Green Brief Commentary: Bringing Balance and Hope

It seems more common these days to hear bad news than to get a dose of what is working.

Editor’s note: Green Briefs is a regular series of commentaries by eco-leaders on Vashon, presented in The Beachcomber in partnership with The Whole Vashon Project.

There’s no question that much of the environmental news around the globe this past summer has ranged from worrisome to devastating.

It seems more common these days to hear bad news than to get a dose of what is working. Did you know that The Whole Vashon Project Facebook Group exists to bring some balance and hope?

Today there are 609 members! This group has been managed by the Whole Vashon Project team (especially Rondi Lightmark and Susan McCabe) since its creation pre-pandemic. The number of posts average about 30/month, and range from practical to inspirational. Topics generally cover the Big Four: Fossil fuel emissions, toxic chemicals, soil/earth/water issues, and anything to do with waste.

Below are only a few of the topics posted since last January. If you’d like to read some of the articles referred, just join the group and do a search in the search box using the keywords of the topic. You’ll not only be able to read in depth, but no doubt will also find yourself browsing through the many important projects created by thousands of people working to address the climate crisis.

The first post of 2023 was about creative uses of leftovers and reducing the use of plastic cups (from ZeroWasteVashon and PlasticFree, a new group founded by islander Celia Congdon).

Read more on all these topics:

  • Fast fashion — a major problem with textile waste and what some countries are doing about it
  • Covering buildings with greenery — a new way to increase carbon sequestration and cool cities
  • “Slow flowers” — the flower industry and a new effort to reduce its use of chemicals and industrial growing methods
  • Parking lots with solar cover provide shade in hot climates while creating electricity
  • A review: cities that prize lakes and greenery over concrete are less flood-prone
  • Toxic cigarette butts — nearly 500 Spanish beaches have been declared smoke-free to protect public health and reduce toxins entering the Mediterranean
  • How an Ohio community got people to eat their leftovers
  • Ancient Tech — The Yakhchāl from 400 BCE was an ancient Persian “refrigerator” that stored food, and even ice, long before electricity was invented
  • Adding timber instead of cement to increase the height of old buildings — a three-story brick building in Stockholm has five stories added, all made of wood
  • Visionary places — Belgium makes public transport free
  • No more peat!
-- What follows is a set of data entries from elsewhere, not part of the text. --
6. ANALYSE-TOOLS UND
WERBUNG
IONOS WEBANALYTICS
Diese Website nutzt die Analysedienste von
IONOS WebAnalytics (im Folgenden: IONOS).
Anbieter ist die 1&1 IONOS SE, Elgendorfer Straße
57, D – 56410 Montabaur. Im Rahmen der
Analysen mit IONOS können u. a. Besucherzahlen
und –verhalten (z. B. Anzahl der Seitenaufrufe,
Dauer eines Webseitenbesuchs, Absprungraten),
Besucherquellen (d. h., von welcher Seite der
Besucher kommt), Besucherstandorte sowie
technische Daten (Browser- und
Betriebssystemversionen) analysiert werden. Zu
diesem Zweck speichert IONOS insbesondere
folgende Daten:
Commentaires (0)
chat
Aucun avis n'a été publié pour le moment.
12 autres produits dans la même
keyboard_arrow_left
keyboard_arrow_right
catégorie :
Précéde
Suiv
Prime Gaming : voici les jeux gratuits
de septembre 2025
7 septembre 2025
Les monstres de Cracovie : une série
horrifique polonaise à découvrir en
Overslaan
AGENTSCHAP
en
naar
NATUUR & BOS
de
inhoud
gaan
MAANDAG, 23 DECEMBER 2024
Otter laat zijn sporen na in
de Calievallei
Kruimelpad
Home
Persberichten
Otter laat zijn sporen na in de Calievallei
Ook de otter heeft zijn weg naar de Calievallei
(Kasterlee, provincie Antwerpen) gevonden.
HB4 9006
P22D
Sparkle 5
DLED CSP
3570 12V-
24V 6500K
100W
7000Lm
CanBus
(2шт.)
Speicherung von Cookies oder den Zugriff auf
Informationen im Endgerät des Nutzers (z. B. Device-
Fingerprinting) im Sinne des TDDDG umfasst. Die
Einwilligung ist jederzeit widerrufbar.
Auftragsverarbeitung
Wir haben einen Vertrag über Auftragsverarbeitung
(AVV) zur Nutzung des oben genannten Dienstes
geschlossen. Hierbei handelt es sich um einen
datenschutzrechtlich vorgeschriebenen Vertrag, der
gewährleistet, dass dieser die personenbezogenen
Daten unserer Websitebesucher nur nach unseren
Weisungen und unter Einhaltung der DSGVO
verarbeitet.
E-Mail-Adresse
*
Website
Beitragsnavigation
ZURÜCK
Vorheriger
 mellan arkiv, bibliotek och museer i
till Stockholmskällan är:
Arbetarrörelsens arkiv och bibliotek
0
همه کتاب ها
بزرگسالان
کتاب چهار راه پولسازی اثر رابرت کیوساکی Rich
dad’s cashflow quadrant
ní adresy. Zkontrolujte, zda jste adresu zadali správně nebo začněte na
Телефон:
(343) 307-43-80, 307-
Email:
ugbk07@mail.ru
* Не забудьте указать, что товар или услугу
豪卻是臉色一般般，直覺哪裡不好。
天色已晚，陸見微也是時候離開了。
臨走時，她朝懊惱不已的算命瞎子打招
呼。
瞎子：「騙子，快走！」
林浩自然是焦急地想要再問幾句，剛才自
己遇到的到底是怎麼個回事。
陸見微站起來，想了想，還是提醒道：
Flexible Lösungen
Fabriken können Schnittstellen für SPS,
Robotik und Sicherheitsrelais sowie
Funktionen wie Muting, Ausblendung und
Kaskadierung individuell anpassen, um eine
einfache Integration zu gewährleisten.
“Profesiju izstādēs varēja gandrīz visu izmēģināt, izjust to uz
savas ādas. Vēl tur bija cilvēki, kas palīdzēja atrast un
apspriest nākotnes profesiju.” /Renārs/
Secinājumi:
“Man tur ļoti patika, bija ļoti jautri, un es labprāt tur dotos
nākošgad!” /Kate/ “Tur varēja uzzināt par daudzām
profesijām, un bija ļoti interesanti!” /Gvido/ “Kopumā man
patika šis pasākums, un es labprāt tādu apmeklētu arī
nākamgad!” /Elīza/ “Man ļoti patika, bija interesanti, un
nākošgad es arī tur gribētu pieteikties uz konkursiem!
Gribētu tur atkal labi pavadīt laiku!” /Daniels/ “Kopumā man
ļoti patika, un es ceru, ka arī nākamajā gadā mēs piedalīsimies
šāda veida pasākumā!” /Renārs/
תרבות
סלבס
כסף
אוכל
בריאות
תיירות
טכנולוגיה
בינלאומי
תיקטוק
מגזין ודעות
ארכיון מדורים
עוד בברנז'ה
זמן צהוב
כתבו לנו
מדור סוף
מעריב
It’s not renewable, we need to stop using it in our gardens
  • Swimming cougars in PNW — turns out they can travel remarkably long distances
  • Recycled ground-up glass used to restore beaches on the Louisiana coast
  • From WaterStories.org: microbiologist Cindy Morris shares how microorganisms generate rainfall and how to restore the water cycle
  • Food is getting less nutritious — industrial farming is depleting the quality of our food
  • Synthetic diamonds — diamond retailers are switching away from mined diamonds with their terrible legacy of environmental destruction and worker abuse
  • Bioplastics from avocado pits — a product that breaks down fast and requires less fossil fuel to produce
  • 15-minute car chargers in Switzerland (of course the Swiss would invent something about time)
  • Over 100 countries have banned plastic bags!
  • Insects as food – already common in Africa and the Middle East
  • Young farmers seek affordable land — it’s hard for the young to be able to take over from their elders
  • Listening to sounds in soil helps us restore forest health — healthy soil has a specific sound, and so do plants
  • Microbes that digest plastics have been discovered
  • Sepp Holzer, a Swiss farmer who is teaching people to retain water on land instead of allowing runoff — hope for Vashon to stop polluting Puget Sound?
  • Eight miles of wildflowers grown for pollinators on a road in the Netherlands, yes!
  • Study: organic farms are more cost-effective
  • Purified wastewater in California — the future of drinking water in arid countries
  • Plastic in chewing gum — other toxins too. Time to pay attention
  • Two-thirds of the world’s biodiversity lives in the soil — according to a Swiss study. We must protect our soils!